• Kieran Burt

Desert Sky: An Interview with Director David Hartstone and Star Lexa Gluck


Writer Kieran Burt chats to David Hartstone, the director of Desert Sky, and Lexa Gluck, who plays the lead character, to discuss the short film…


What inspired you to make the project?

David Hartstone (D): Both myself and Lexa come from a creative background, and during the time of the pandemic, things were looking bleak and felt dangerous and scary, but within that we knew there was magic. I wanted to develop a dynamic, complicated female heroine for Lexa. So that’s where the first seeds of the idea were planted. A dangerous, scary, bleak and desolate world, with magic bubbling under the surface.

Lexa Gluck (L): David and I have been looking to do something that was larger than life, sci-fi, and inspired by Laura Dern and Jurassic Park. We wanted a really strong and complicated almost anti-hero. As a woman turning 30, societal pressures of being a mother and having a family, but still feeling like there is so much more of yourself to find. So putting my experience into a different world and bringing our audience to this spectacular location but still dealing with relevant feminine issues - that’s what really inspired me.


One of my favourite effects in the short was the elongating of the motorcycle’s headlight to give it an otherworldly feel whilst on a budget. Were there any other effects like that?


D: Yes. The project was driven by necessity and that breeds innovation. We were planning to CGI out the bike, and create a whole new transport, but the simplest execution ended up being the most effective. Plus, the bike looks really beautiful - once we got to set, we realised we couldn’t edit it out.


We are completely self-funded, we did a lot of fundraising to make this happen. We had to leverage the story and the world to get people who were willing to give their time. We couldn’t have done it without everybody who was involved, because everyone brought their genius and dedication in a way we couldn’t repay or thank enough.

It was just a three day shoot, but those three days were a lifetime. When we got home, we wanted to go back and do it again

L: One of our set-pieces inspired the ending of the film, once we went out on location…


D: As an indie filmmaker you have to stay malleable. When you find an actor, you tweak the script. When you find a prop, you tweak the script. When you find the location you tweak the script. Everything gets changed to fit the intense time, budgetary and safety restrictions. We were out there in very wild conditions, during a pandemic. Keeping everybody safe handling 30 to 40 mile-an-hour wind and sandstorms. There’s a lot of risk but a lot of reward.

L. It was such a dream to shoot on location and bring the whole team out there.


D. It was such an adventure. It was just a three day shoot, but those three days were a lifetime. When we got home, we wanted to go back and do it again.

Even though we’re on this other planet, dealing with enchanted flowers and all manner of sci-fi concepts, we’re still dealing with the complexities of humanity

What’s it like having your film premiere at the Dancing With Films Festival?

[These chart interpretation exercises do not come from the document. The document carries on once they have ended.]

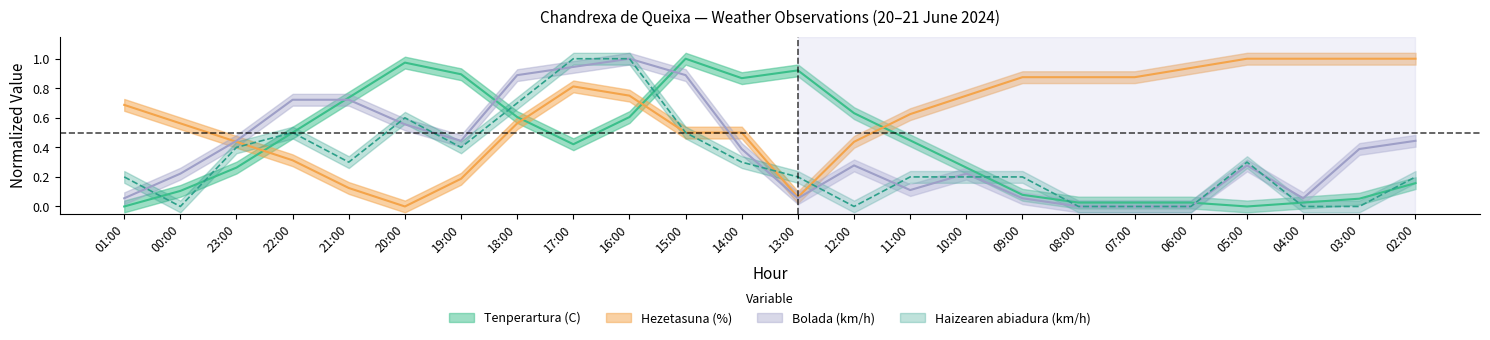

True or false: Hezetasuna (%) has a value of 0.1 at 13:00.

True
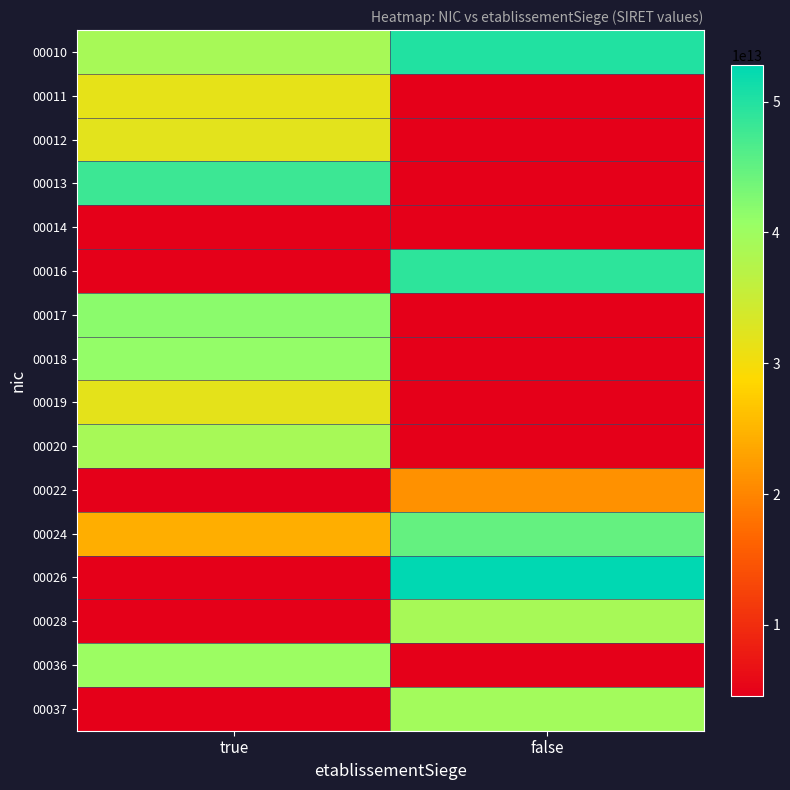

The value of 00018 at true is 15279067159045.4. True or false?

False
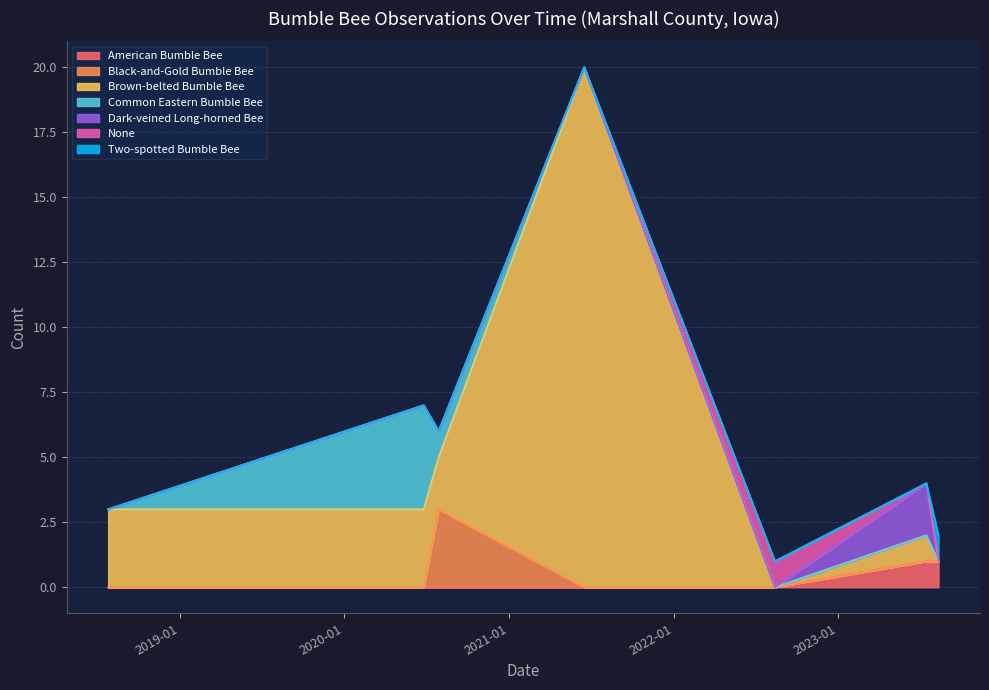

Which has a higher value, 2020-07-28 or 2023-08-11?

2020-07-28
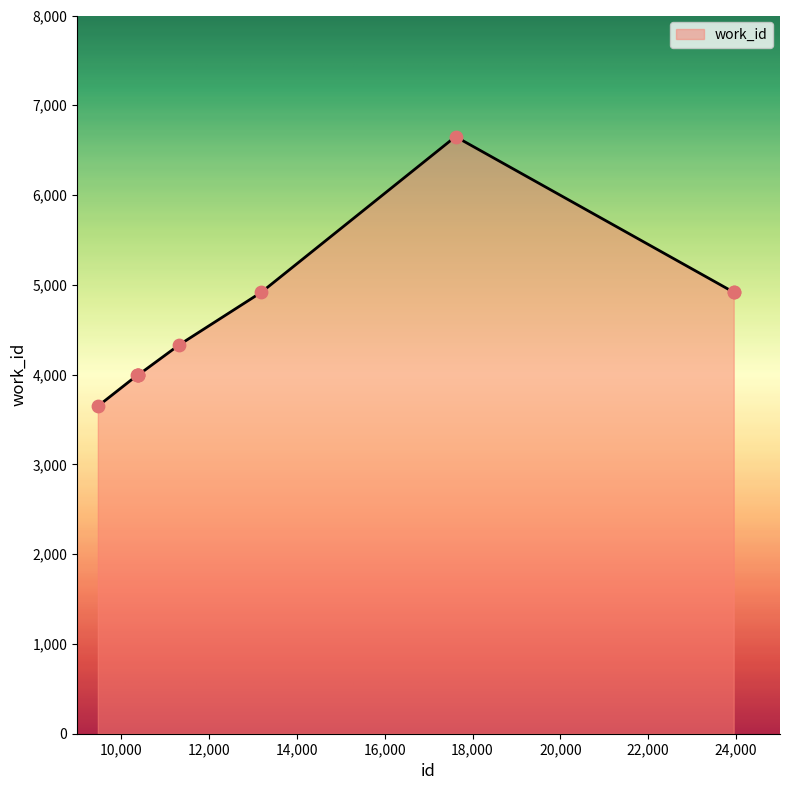

What is the minimum value shown in the chart?

3648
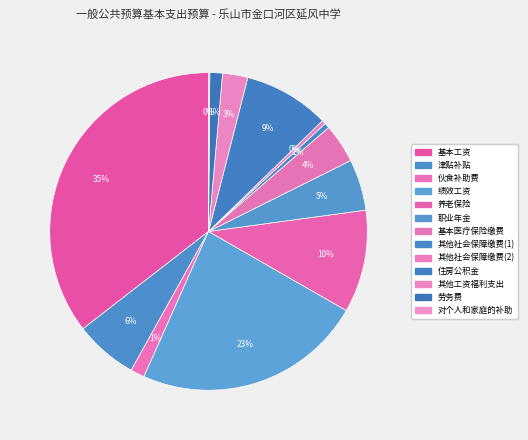

Which slice is the largest?

基本工资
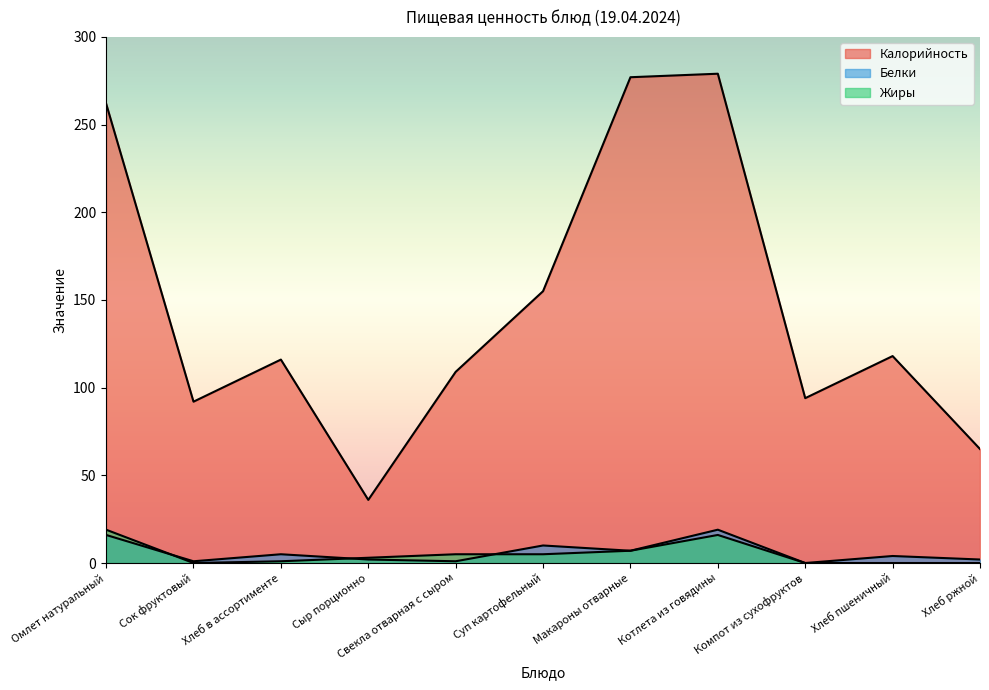

What is the label of the 10th point from the right?

Сок фруктовый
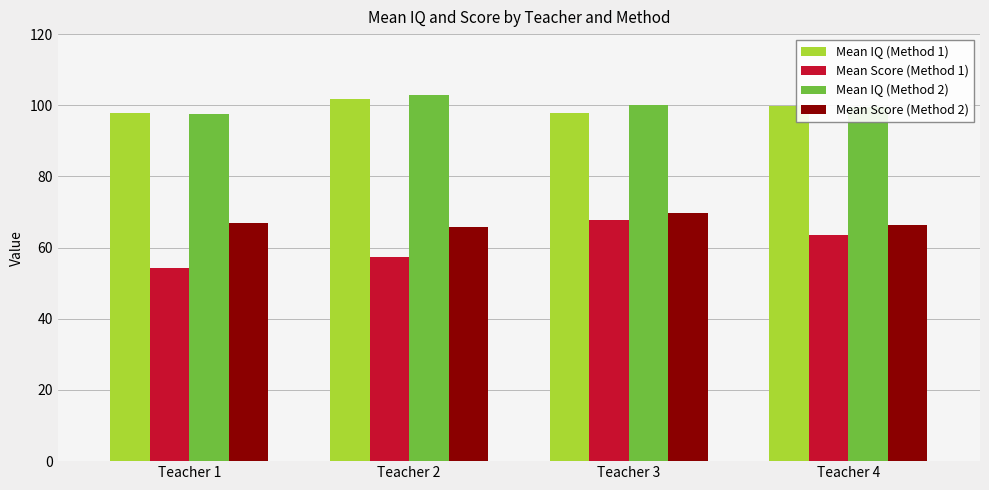

What is the minimum value for Mean Score (Method 2)?

65.9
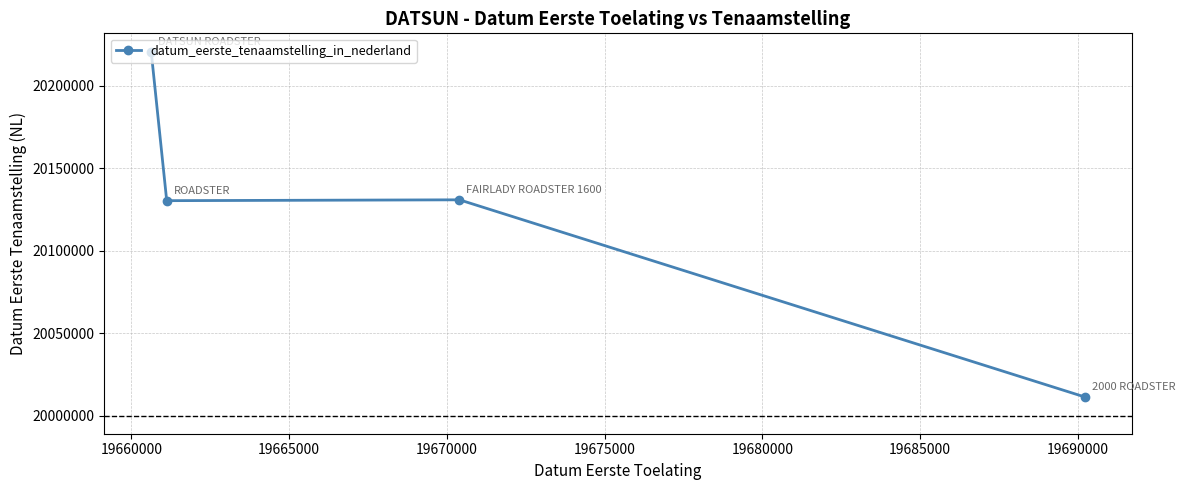

True or false: the data has more than 2 interior local peaks.

False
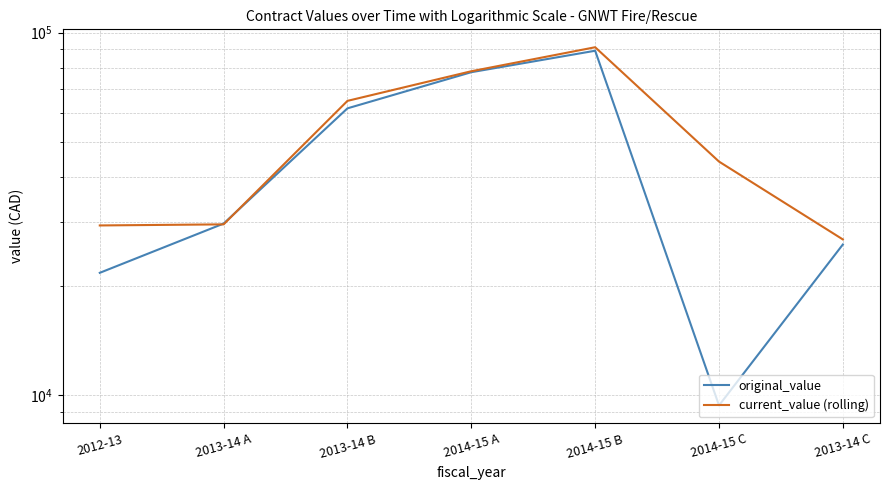

What are all the series names shown in the legend?

original_value, current_value (rolling)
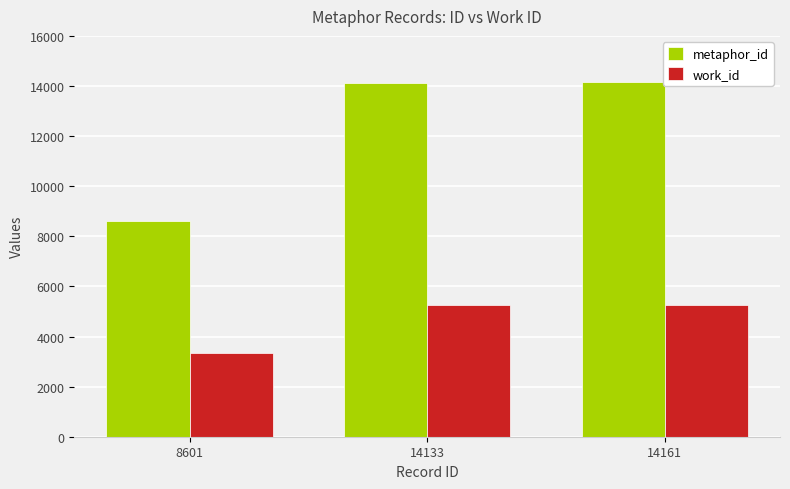

At how many categories does at least one series exceed 4262?

3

D: Dances With Films has been a dream festival of ours for years. We would look in on the festival, thinking that we had to make something good enough to get there. Every year we challenge ourselves to push a bit further. Desert Sky is our most ambitious project so far. This is something that we have wanted for a long time.

L: I’m really excited. This has been such a passion project and my favourite role to date. I'm really excited for everyone else to see the film and hear their reactions. I’m looking forward to seeing these beautiful cinematic shots that David and our amazing Director of Photography Stephen Vanderpool composed. Every shot is like a painting. I’m really happy with my performance, it’s really dynamic and it shows a different side of femininity and the strength and grit needed to survive a desolate landscape.


You mentioned wanting to show a feminine side and relating the film to earthly struggles, and this explores the effects of parents separating on their child. Was there an intent to dive into that?


D: It’s a tale as old as time: two households, both alike in dignity. We wanted to show two worlds apart, and people having to trade lives. It’s about being split, and family and trust and love. Those themes for me are really important and I want to explore them in different types of genres.


L: Even though we’re on this other planet, dealing with enchanted flowers and all manner of sci-fi concepts, we’re still dealing with the complexities of humanity, what is best for ourselves and what is best for our children. It’s the reflection of the younger generation and older generation, dealing with these family dynamics in a heightened situation.

Desert Sky is always something that we are coming back to - we have a lot of this world planned out

Does the labelling of the short as a pilot mean we get to see more of the world? And if not, what comes next?


D: Desert Sky is always something that we are coming back to - we have a lot of this world planned out. We have several projects in development; our dream is to make a feature film, that’s at the top of our list. But we have lots of ideas and lots of places for our characters to go.